Task requirements: Copy every entry as is. Leave images out.

** Dataset excerpts follows **

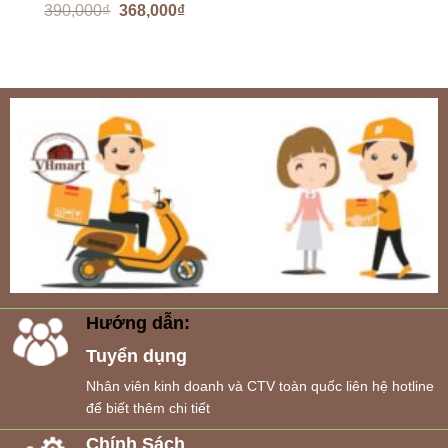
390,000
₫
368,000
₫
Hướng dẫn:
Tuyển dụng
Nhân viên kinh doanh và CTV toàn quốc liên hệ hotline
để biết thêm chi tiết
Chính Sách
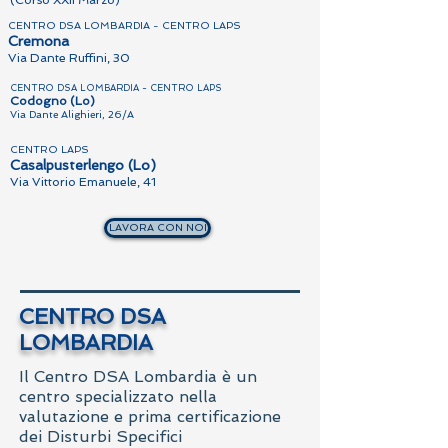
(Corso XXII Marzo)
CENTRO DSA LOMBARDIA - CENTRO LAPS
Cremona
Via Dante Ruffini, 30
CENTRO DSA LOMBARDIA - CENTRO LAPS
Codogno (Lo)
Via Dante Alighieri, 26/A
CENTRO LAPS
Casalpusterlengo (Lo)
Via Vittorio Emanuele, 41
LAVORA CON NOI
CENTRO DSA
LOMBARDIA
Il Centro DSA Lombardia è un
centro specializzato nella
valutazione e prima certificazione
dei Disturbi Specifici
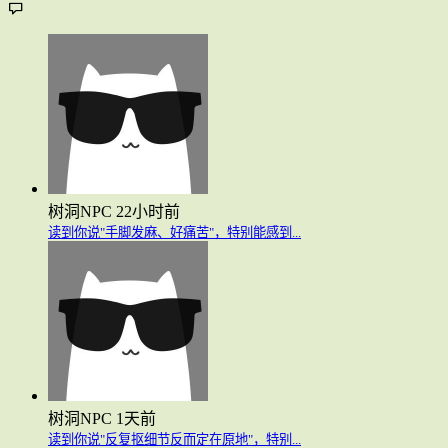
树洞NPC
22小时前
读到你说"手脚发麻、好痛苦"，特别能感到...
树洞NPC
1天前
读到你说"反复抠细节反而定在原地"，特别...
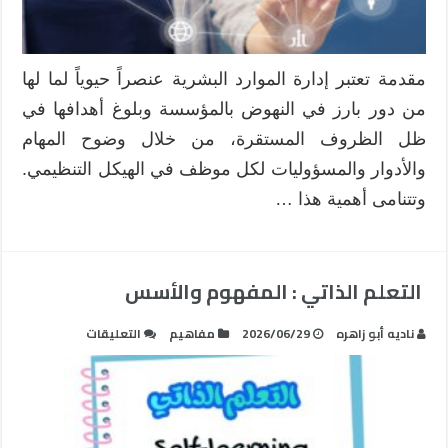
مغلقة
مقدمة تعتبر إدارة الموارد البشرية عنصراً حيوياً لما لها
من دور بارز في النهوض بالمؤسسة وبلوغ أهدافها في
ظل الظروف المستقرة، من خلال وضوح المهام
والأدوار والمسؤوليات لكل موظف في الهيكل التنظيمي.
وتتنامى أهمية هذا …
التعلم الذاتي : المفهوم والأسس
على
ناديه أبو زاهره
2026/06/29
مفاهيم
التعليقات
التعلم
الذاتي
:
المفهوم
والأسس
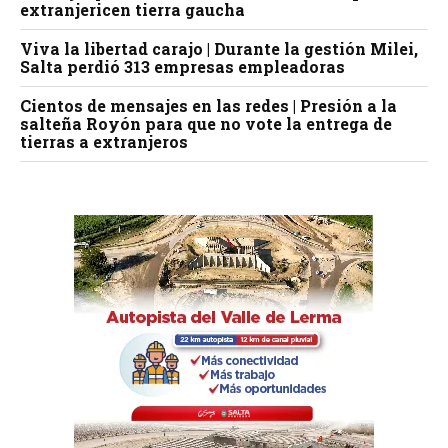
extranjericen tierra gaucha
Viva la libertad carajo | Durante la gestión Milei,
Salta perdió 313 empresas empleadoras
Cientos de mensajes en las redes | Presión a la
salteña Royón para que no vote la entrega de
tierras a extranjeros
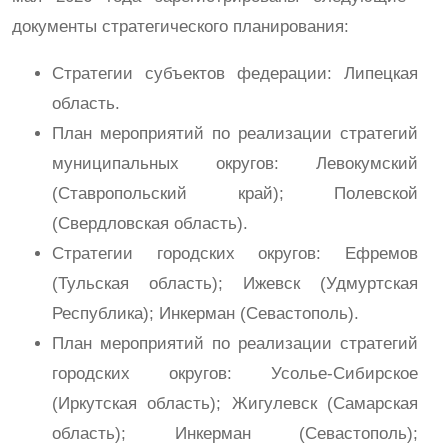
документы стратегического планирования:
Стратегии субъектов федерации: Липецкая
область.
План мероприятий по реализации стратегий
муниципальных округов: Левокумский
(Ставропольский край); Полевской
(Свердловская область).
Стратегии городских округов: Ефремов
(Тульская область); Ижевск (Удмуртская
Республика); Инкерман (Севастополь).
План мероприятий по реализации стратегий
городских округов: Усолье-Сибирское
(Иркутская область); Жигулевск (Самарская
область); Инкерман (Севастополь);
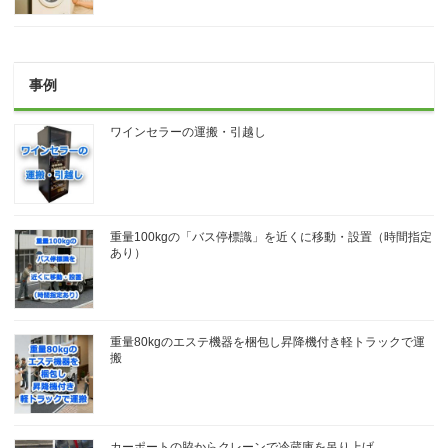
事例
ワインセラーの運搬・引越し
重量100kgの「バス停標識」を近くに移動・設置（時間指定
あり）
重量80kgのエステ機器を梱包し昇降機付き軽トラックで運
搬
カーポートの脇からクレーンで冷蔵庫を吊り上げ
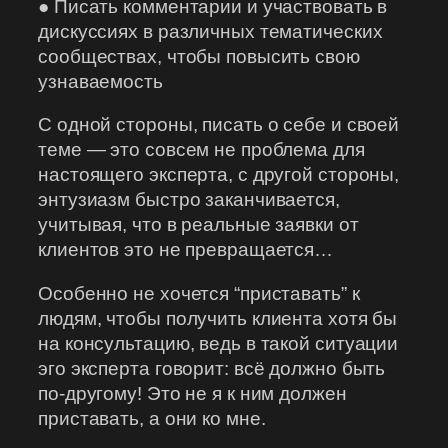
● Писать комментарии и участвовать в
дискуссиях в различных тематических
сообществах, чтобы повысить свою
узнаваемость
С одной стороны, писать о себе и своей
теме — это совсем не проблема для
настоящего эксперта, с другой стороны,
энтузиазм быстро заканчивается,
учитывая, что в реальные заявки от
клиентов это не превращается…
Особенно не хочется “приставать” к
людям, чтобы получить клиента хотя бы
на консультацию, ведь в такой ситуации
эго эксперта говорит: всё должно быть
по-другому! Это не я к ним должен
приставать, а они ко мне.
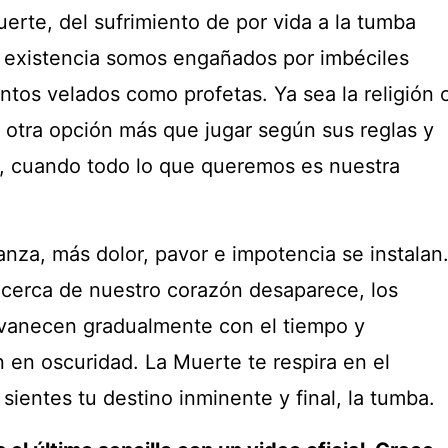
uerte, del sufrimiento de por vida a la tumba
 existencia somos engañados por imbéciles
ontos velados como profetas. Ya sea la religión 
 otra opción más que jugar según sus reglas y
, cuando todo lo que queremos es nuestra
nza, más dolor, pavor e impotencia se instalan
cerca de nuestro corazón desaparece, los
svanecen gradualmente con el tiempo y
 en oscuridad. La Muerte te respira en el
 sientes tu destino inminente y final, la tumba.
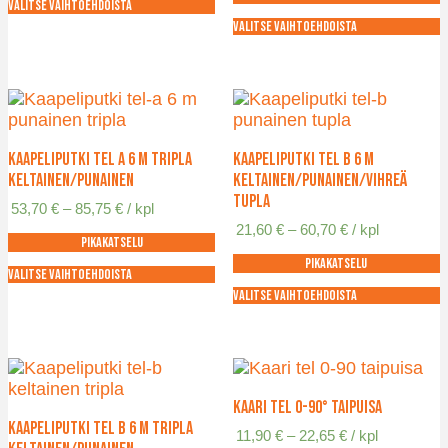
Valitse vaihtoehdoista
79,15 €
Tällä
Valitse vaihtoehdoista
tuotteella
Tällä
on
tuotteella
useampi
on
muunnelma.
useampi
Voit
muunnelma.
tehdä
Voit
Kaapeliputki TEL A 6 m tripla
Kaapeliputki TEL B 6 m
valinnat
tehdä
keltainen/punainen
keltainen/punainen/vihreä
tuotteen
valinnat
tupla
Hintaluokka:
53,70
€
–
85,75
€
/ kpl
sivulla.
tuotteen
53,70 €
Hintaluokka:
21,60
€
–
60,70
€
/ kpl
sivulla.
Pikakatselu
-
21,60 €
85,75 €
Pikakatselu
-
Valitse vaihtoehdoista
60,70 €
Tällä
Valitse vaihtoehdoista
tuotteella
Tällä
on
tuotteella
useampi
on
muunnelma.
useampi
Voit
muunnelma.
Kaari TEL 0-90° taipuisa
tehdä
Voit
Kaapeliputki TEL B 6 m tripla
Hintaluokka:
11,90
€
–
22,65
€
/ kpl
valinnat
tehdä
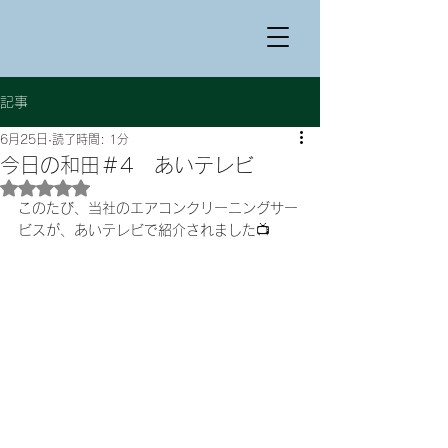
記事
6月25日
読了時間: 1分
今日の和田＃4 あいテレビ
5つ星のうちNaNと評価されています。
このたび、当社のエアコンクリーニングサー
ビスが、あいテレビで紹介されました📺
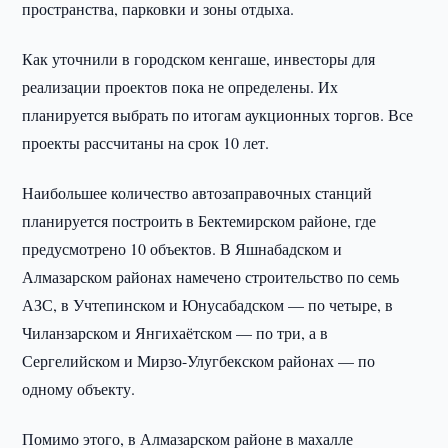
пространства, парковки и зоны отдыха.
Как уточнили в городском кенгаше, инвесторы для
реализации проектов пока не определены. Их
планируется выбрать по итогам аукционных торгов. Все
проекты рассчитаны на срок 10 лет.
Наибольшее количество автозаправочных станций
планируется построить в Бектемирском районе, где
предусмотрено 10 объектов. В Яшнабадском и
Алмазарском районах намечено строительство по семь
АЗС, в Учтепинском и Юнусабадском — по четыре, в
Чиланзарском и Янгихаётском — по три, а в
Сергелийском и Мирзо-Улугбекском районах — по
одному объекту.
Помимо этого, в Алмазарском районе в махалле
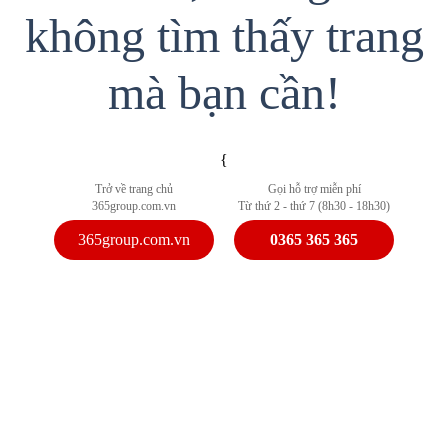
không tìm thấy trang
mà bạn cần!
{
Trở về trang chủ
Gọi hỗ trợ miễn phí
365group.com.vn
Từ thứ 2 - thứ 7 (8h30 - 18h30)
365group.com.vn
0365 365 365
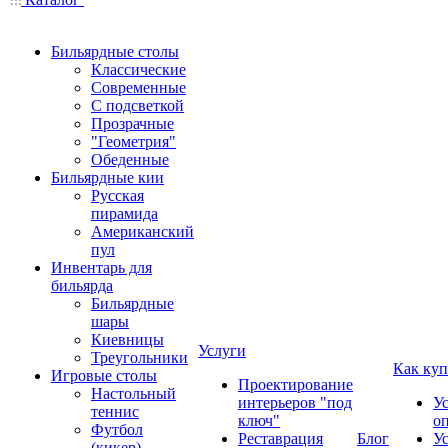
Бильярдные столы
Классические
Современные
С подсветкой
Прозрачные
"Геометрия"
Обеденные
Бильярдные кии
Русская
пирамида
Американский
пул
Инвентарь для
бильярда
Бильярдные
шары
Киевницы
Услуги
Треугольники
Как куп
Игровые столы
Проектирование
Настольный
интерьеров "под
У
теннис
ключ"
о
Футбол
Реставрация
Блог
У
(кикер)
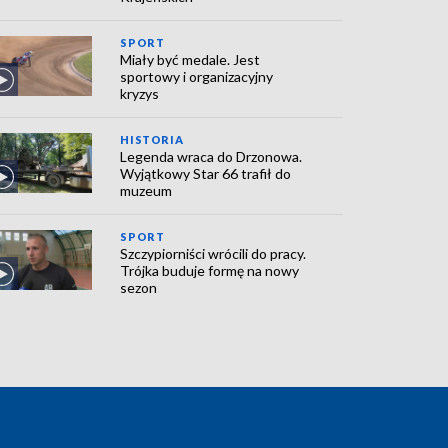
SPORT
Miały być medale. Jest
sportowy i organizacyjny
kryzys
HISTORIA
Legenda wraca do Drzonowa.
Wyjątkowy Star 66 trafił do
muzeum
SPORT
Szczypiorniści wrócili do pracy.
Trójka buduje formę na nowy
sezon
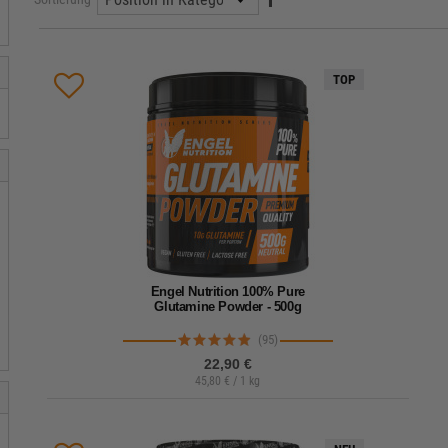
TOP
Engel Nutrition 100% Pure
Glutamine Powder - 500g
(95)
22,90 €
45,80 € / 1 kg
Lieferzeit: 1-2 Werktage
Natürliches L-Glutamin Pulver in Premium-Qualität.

** End of Dataset excerpts **

Answer space:
390,000
₫
368,000
₫
Hướng dẫn:
Tuyển dụng
Nhân viên kinh doanh và CTV toàn quốc liên hệ hotline
để biết thêm chi tiết
Chính Sách
(Corso XXII Marzo)
CENTRO DSA LOMBARDIA - CENTRO LAPS
Cremona
Via Dante Ruffini, 30
CENTRO DSA LOMBARDIA - CENTRO LAPS
Codogno (Lo)
Via Dante Alighieri, 26/A
CENTRO LAPS
Casalpusterlengo (Lo)
Via Vittorio Emanuele, 41
LAVORA CON NOI
CENTRO DSA
LOMBARDIA
Il Centro DSA Lombardia è un
centro specializzato nella
valutazione e prima certificazione
dei Disturbi Specifici
树洞NPC
22小时前
读到你说"手脚发麻、好痛苦"，特别能感到...
树洞NPC
1天前
读到你说"反复抠细节反而定在原地"，特别...
مغلقة
مقدمة تعتبر إدارة الموارد البشرية عنصراً حيوياً لما لها
من دور بارز في النهوض بالمؤسسة وبلوغ أهدافها في
ظل الظروف المستقرة، من خلال وضوح المهام
والأدوار والمسؤوليات لكل موظف في الهيكل التنظيمي.
وتتنامى أهمية هذا …
التعلم الذاتي : المفهوم والأسس
على
ناديه أبو زاهره
2026/06/29
مفاهيم
التعليقات
التعلم
الذاتي
:
المفهوم
والأسس
extranjericen tierra gaucha
Viva la libertad carajo | Durante la gestión Milei,
Salta perdió 313 empresas empleadoras
Cientos de mensajes en las redes | Presión a la
salteña Royón para que no vote la entrega de
tierras a extranjeros
документы стратегического планирования:
Стратегии субъектов федерации: Липецкая
область.
План мероприятий по реализации стратегий
муниципальных округов: Левокумский
(Ставропольский край); Полевской
(Свердловская область).
Стратегии городских округов: Ефремов
(Тульская область); Ижевск (Удмуртская
Республика); Инкерман (Севастополь).
План мероприятий по реализации стратегий
городских округов: Усолье-Сибирское
(Иркутская область); Жигулевск (Самарская
область); Инкерман (Севастополь);
事例
ワインセラーの運搬・引越し
重量100kgの「バス停標識」を近くに移動・設置（時間指定
あり）
重量80kgのエステ機器を梱包し昇降機付き軽トラックで運
搬
カーポートの脇からクレーンで冷蔵庫を吊り上げ
● Писать комментарии и участвовать в
дискуссиях в различных тематических
сообществах, чтобы повысить свою
узнаваемость
С одной стороны, писать о себе и своей
теме — это совсем не проблема для
настоящего эксперта, с другой стороны,
энтузиазм быстро заканчивается,
учитывая, что в реальные заявки от
клиентов это не превращается…
Особенно не хочется “приставать” к
людям, чтобы получить клиента хотя бы
на консультацию, ведь в такой ситуации
эго эксперта говорит: всё должно быть
по-другому! Это не я к ним должен
приставать, а они ко мне.
uerte, del sufrimiento de por vida a la tumba
 existencia somos engañados por imbéciles
ontos velados como profetas. Ya sea la religión 
 otra opción más que jugar según sus reglas y
, cuando todo lo que queremos es nuestra
nza, más dolor, pavor e impotencia se instalan
cerca de nuestro corazón desaparece, los
svanecen gradualmente con el tiempo y
 en oscuridad. La Muerte te respira en el
 sientes tu destino inminente y final, la tumba.
Valitse vaihtoehdoista
79,15 €
Tällä
Valitse vaihtoehdoista
tuotteella
Tällä
on
tuotteella
useampi
on
muunnelma.
useampi
Voit
muunnelma.
tehdä
Voit
Kaapeliputki TEL A 6 m tripla
Kaapeliputki TEL B 6 m
valinnat
tehdä
keltainen/punainen
keltainen/punainen/vihreä
tuotteen
valinnat
tupla
Hintaluokka:
53,70
€
–
85,75
€
/ kpl
sivulla.
tuotteen
53,70 €
Hintaluokka:
21,60
€
–
60,70
€
/ kpl
sivulla.
Pikakatselu
-
21,60 €
85,75 €
Pikakatselu
-
Valitse vaihtoehdoista
60,70 €
Tällä
Valitse vaihtoehdoista
tuotteella
Tällä
on
tuotteella
useampi
on
muunnelma.
useampi
Voit
muunnelma.
Kaari TEL 0-90° taipuisa
tehdä
Voit
Kaapeliputki TEL B 6 m tripla
Hintaluokka:
11,90
€
–
22,65
€
/ kpl
valinnat
tehdä
記事
6月25日
読了時間: 1分
今日の和田＃4 あいテレビ
5つ星のうちNaNと評価されています。
このたび、当社のエアコンクリーニングサー
ビスが、あいテレビで紹介されました📺
пространства, парковки и зоны отдыха.
Как уточнили в городском кенгаше, инвесторы для
реализации проектов пока не определены. Их
планируется выбрать по итогам аукционных торгов. Все
проекты рассчитаны на срок 10 лет.
Наибольшее количество автозаправочных станций
планируется построить в Бектемирском районе, где
предусмотрено 10 объектов. В Яшнабадском и
Алмазарском районах намечено строительство по семь
АЗС, в Учтепинском и Юнусабадском — по четыре, в
Чиланзарском и Янгихаётском — по три, а в
Сергелийском и Мирзо-Улугбекском районах — по
одному объекту.
Помимо этого, в Алмазарском районе в махалле
không tìm thấy trang
mà bạn cần!
{
Trở về trang chủ
Gọi hỗ trợ miễn phí
365group.com.vn
Từ thứ 2 - thứ 7 (8h30 - 18h30)
365group.com.vn
0365 365 365
Бильярдные столы
Классические
Современные
С подсветкой
Прозрачные
"Геометрия"
Обеденные
Бильярдные кии
Русская
пирамида
Американский
пул
Инвентарь для
бильярда
Бильярдные
шары
Киевницы
Услуги
Треугольники
Как куп
Игровые столы
Проектирование
Настольный
интерьеров "под
У
теннис
ключ"
о
Футбол
Реставрация
Блог
У
(кикер)
SPORT
Miały być medale. Jest
sportowy i organizacyjny
kryzys
HISTORIA
Legenda wraca do Drzonowa.
Wyjątkowy Star 66 trafił do
muzeum
SPORT
Szczypiorniści wrócili do pracy.
Trójka buduje formę na nowy
sezon
TOP
Engel Nutrition 100% Pure
Glutamine Powder - 500g
(95)
22,90 €
45,80 € / 1 kg
Lieferzeit: 1-2 Werktage
Natürliches L-Glutamin Pulver in Premium-Qualität.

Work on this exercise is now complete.